● ТЕКСТ ДЛЯ РАЗБОРА
──────────

Небессмысленно звучит и аргумент, связывающий иудеохристианский, авраамический креационизм и представление о боге как абсолютном субъекте, мыслящем и действующем, с одной стороны, и радикальное субъекто/объектное расщепление мироздания, проведенное на Западе, ставшее впоследствии важной предпосылкой культуры модерна, — с другой. В эпоху Нового времени бог постепенно растворялся, но место субъекта/творца/устроителя/повелителя сохранилось, и его попытался занять «божок вселенной — человек», остававшийся составной частью природы как грязи земной, которая в разволшебствленном мире подходила для лепки любых кирпичей и куличиков.
К. Ясперс пишет: «На Западе … концепция надмирового Бога-творца превратила весь сотворенный им мир в его создание. Из природы были изгнаны языческие демоны, из мира — боги. Сотворение стало предметом человеческого познания, которое сначала как бы воспроизводило в своем мышлении мысли Бога. Протестантское христианство отнеслось к этому со всей серьезностью; естественные науки с их рационализацией, математизацией и механизацией мира были близки этой разновидности христианства. Великие естественники XVII и XVIII веков оставались верующими христианами. Но когда в конце концов сомнение устранило Бога-творца, в качестве бытия остался лишь познаваемый в естественных науках механизированный образ, что без предшествующего сведения мира к творению никогда бы с такой резкостью не произошло» [27. С. 298–299].

──────────

[Сохранённые записи]
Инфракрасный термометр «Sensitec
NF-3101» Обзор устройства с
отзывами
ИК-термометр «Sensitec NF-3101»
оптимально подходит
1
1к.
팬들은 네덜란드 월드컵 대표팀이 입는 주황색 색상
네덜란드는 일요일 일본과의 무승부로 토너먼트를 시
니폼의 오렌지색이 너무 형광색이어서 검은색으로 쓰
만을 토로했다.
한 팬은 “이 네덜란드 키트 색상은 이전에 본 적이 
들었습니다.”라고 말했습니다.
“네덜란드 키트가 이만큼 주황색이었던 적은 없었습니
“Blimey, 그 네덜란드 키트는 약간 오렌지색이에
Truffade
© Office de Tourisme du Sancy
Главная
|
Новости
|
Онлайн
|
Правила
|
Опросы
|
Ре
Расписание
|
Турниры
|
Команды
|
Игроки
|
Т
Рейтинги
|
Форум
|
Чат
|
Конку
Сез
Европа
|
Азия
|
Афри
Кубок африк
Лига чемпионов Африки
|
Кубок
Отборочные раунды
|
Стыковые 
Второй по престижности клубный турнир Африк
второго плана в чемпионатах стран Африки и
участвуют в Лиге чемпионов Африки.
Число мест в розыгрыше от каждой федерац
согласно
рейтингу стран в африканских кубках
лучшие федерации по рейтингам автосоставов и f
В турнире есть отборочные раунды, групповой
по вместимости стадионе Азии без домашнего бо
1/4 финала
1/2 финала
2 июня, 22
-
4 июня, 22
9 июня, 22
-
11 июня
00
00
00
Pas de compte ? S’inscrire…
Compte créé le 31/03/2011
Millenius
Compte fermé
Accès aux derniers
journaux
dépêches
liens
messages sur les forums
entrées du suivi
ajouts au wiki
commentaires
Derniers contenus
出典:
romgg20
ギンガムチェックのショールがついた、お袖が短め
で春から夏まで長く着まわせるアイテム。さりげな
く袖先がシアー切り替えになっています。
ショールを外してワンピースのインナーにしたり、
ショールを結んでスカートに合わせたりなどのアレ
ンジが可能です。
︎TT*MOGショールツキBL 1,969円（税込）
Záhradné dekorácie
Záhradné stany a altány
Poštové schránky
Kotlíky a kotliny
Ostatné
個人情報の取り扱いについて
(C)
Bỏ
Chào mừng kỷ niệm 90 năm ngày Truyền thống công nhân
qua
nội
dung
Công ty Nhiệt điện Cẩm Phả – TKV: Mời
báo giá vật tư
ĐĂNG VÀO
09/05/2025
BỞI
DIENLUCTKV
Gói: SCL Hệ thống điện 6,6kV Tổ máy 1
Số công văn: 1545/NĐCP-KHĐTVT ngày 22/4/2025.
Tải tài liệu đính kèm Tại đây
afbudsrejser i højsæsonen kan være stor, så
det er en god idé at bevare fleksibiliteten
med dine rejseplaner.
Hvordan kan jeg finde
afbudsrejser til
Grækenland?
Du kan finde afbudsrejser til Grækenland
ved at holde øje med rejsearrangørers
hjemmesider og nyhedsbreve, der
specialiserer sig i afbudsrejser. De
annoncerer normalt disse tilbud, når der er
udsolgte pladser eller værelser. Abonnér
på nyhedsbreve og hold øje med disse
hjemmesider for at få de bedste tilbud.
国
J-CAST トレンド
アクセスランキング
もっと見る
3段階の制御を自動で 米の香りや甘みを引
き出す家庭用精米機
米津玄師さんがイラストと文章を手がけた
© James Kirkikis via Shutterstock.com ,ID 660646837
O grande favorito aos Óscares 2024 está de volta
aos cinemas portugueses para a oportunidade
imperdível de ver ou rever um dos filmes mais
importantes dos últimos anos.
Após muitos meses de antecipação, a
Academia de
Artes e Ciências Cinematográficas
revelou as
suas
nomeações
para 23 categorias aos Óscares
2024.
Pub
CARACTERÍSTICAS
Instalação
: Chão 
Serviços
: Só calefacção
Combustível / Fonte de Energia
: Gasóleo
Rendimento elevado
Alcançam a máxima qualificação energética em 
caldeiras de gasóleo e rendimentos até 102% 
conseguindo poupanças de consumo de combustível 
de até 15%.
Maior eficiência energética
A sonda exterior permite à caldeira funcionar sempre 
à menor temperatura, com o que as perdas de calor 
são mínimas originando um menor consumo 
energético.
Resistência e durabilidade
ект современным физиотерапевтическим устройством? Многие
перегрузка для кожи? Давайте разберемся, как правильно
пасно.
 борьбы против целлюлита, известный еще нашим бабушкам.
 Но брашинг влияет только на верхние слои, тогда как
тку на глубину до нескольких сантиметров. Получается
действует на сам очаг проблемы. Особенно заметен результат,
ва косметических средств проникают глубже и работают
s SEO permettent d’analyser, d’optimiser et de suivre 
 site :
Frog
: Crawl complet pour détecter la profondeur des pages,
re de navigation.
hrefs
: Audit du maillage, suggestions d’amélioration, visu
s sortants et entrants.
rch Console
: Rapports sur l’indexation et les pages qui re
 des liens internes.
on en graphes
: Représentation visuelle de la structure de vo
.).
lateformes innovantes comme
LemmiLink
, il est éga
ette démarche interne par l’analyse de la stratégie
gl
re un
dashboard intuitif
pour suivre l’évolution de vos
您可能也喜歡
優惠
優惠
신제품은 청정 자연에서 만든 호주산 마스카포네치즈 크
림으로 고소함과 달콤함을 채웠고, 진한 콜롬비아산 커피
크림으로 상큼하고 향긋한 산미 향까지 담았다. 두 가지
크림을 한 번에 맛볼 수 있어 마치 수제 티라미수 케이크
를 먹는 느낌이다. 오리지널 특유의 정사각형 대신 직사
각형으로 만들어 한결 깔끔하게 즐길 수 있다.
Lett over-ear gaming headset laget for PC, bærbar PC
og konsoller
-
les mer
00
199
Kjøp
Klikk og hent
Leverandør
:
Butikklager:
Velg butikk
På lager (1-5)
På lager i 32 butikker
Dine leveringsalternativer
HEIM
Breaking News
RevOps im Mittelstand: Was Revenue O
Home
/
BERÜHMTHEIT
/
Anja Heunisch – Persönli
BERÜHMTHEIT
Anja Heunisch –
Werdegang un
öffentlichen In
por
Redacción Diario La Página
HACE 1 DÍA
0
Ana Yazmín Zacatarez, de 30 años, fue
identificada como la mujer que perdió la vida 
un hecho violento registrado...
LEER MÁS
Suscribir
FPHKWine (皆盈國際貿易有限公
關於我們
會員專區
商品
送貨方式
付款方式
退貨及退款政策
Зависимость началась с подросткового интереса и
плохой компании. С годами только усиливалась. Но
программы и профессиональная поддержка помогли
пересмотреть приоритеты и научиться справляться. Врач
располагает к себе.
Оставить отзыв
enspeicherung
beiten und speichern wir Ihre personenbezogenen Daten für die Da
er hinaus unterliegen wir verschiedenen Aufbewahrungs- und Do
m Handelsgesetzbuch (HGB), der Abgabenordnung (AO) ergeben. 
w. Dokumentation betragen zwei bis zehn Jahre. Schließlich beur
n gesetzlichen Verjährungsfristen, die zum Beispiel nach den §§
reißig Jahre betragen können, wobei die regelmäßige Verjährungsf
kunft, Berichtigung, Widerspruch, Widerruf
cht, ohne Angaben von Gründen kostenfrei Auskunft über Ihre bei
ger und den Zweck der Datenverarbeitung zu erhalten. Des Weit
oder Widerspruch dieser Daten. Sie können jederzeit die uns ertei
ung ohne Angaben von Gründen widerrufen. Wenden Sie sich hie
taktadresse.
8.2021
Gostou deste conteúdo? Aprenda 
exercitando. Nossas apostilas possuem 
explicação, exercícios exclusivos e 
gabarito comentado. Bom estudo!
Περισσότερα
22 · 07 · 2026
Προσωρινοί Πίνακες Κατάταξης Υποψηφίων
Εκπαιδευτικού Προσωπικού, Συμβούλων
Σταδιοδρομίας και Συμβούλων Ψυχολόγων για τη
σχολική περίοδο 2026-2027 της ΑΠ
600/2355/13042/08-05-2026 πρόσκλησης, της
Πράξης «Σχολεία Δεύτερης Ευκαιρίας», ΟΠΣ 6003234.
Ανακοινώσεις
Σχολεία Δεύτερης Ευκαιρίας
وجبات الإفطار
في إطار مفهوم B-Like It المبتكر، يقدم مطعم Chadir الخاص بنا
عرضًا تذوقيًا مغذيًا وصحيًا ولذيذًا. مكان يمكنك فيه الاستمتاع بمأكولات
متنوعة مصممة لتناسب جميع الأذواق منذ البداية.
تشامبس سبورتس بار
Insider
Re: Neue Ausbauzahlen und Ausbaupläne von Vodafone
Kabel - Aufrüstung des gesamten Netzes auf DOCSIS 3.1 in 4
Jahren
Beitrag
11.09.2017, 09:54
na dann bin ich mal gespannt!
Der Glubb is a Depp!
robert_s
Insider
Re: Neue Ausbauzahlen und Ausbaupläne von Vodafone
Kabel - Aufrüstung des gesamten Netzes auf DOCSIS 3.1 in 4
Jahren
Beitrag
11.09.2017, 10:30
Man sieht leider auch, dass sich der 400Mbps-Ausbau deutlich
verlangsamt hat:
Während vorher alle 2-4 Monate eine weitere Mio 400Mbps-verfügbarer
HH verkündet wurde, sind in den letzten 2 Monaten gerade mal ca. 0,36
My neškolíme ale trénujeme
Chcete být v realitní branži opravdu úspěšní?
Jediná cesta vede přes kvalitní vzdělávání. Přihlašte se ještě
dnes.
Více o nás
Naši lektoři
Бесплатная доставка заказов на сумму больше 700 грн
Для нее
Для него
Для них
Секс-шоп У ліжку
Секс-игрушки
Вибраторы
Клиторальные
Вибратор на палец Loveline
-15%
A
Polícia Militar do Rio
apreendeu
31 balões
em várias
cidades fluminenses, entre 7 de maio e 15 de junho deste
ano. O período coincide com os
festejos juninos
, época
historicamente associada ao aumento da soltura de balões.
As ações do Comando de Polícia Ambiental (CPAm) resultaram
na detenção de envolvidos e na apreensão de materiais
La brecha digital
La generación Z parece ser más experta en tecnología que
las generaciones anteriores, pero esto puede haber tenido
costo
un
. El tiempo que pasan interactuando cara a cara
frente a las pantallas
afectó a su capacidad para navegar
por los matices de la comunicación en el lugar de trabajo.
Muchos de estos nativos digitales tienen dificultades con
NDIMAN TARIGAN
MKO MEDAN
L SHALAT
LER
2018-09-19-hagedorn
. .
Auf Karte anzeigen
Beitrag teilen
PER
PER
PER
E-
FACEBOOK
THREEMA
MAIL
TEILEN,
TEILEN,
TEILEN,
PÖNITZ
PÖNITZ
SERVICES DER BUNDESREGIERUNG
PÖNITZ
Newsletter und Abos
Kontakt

──────────

● ЧТО СДЕЛАТЬ
• 1. Переведите на английский язык это предложение из текста о боге-творце и науке: «Из природы были изгнаны языческие демоны, из мира — боги».
• 2. Продолжите текст о боге-творце и науке с того места, где он заканчивается.

● ОТВЕТЫ ПО ПОРЯДКУ
• 1. Pagan demons were driven out of nature, and the gods out of the world.

• 2.
Насколько глубоко надо погрузиться в историю, чтобы найти семена или первые ростки новых форм ментальности и социальности? Где заканчивается разговор о причинах модерна и начинается разговор о модерне как свершившемся факте? На эти вопросы можно отвечать по-разному, но ясно, что на определенном этапе отношение человека к миру поменялось (раньше всего на Западе). Как констатирует Н. Элиас, «особенно ощутимо начиная с эпохи Ренессанса — отдельный индивид ощущает себя как “субъект”, а мир — как нечто отделенное от себя пропастью, как “объект”; самого себя — как наблюдателя вне рамок остальной природы, а эту природу, в противоположность себе, — как “ландшафт”» [26. С. 88–89]. В сходном ключе высказывался и Г. Зиммель: «Духовный мир классической древности существенным образом отличается от Нового времени, поскольку лишь это последнее привело, с одной стороны, к самому глубокому и отчетливому понятию “Я”, предельно заостренному в том неведомом древности значении, [какое придается] проблеме свободы, а с другой стороны, — к самостоятельности и мощи понятия “объект”, выраженного в представлении о нерушимой законосообразности природы. Древность еще не так далеко, как последующие эпохи, отошла от состояния неразличенности, в котором содержания представляются просто, без расчленяющего их проецирования на субъект и объект» [8. С. 323].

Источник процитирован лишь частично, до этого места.